### What you should do:
Return the entries verbatim and drop every picture.

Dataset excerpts
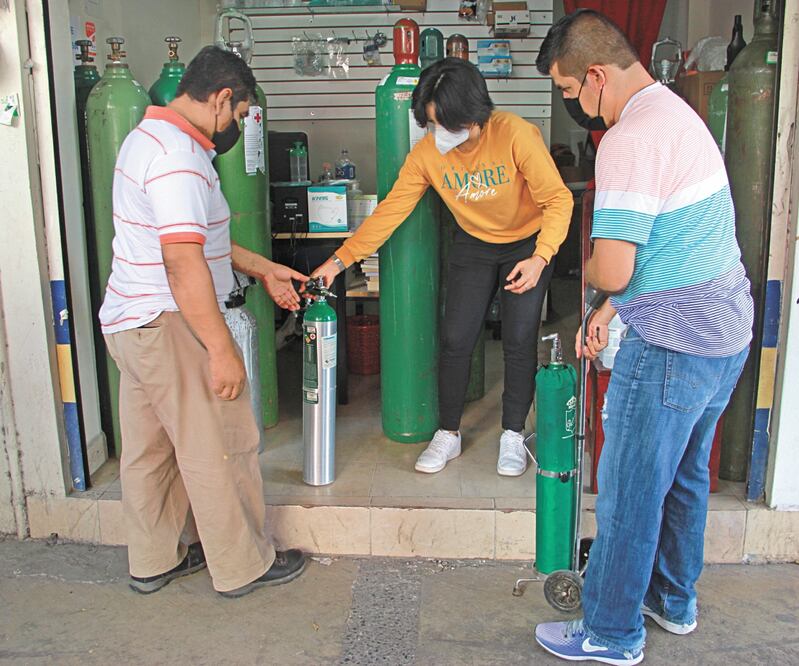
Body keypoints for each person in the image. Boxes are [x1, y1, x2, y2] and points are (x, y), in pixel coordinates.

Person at [533, 10, 753, 665]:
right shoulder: (676, 114)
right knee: (682, 479)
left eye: (569, 92)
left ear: (594, 75)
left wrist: (590, 271)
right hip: (724, 336)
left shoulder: (629, 139)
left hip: (671, 348)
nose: (571, 105)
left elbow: (618, 262)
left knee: (629, 488)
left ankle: (610, 633)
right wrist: (607, 305)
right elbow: (664, 244)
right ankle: (671, 601)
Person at [99, 46, 309, 598]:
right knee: (219, 442)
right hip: (171, 325)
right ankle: (244, 566)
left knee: (150, 452)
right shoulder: (179, 159)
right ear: (221, 99)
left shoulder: (147, 137)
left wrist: (261, 267)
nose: (237, 126)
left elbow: (199, 239)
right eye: (239, 115)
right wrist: (220, 348)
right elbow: (182, 260)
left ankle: (154, 559)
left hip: (131, 321)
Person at [313, 58, 573, 477]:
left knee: (520, 338)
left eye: (447, 124)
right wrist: (338, 261)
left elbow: (558, 200)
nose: (440, 135)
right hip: (473, 244)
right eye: (432, 125)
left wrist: (540, 257)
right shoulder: (427, 155)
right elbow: (389, 213)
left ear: (474, 113)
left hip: (526, 244)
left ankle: (511, 432)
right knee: (455, 339)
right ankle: (448, 433)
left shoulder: (516, 135)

### Result for this task:
Body keypoints for each person in the image. Boxes are [x1, y1, x2, y2] and points are (x, y), in pixel coordinates.

Person at [533, 10, 753, 665]:
right shoulder: (676, 114)
right knee: (682, 479)
left eye: (569, 92)
left ear: (594, 75)
left wrist: (590, 271)
right hip: (724, 336)
left shoulder: (629, 139)
left hip: (671, 348)
nose: (571, 105)
left elbow: (618, 262)
left knee: (629, 488)
left ankle: (610, 633)
right wrist: (607, 305)
right elbow: (664, 244)
right ankle: (671, 601)
Person at [99, 46, 309, 598]:
right knee: (219, 442)
right hip: (171, 325)
right ankle: (244, 566)
left knee: (150, 452)
right shoulder: (179, 159)
right ear: (221, 99)
left shoulder: (147, 137)
left wrist: (261, 267)
nose: (237, 126)
left elbow: (199, 239)
right eye: (239, 115)
right wrist: (220, 348)
right elbow: (182, 260)
left ankle: (154, 559)
left hip: (131, 321)
Person at [313, 58, 573, 477]:
left knee: (520, 338)
left eye: (447, 124)
right wrist: (338, 261)
left elbow: (558, 200)
nose: (440, 135)
right hip: (473, 244)
right eye: (432, 125)
left wrist: (540, 257)
right shoulder: (427, 155)
right elbow: (389, 213)
left ear: (474, 113)
left hip: (526, 244)
left ankle: (511, 432)
right knee: (455, 339)
right ankle: (448, 433)
left shoulder: (516, 135)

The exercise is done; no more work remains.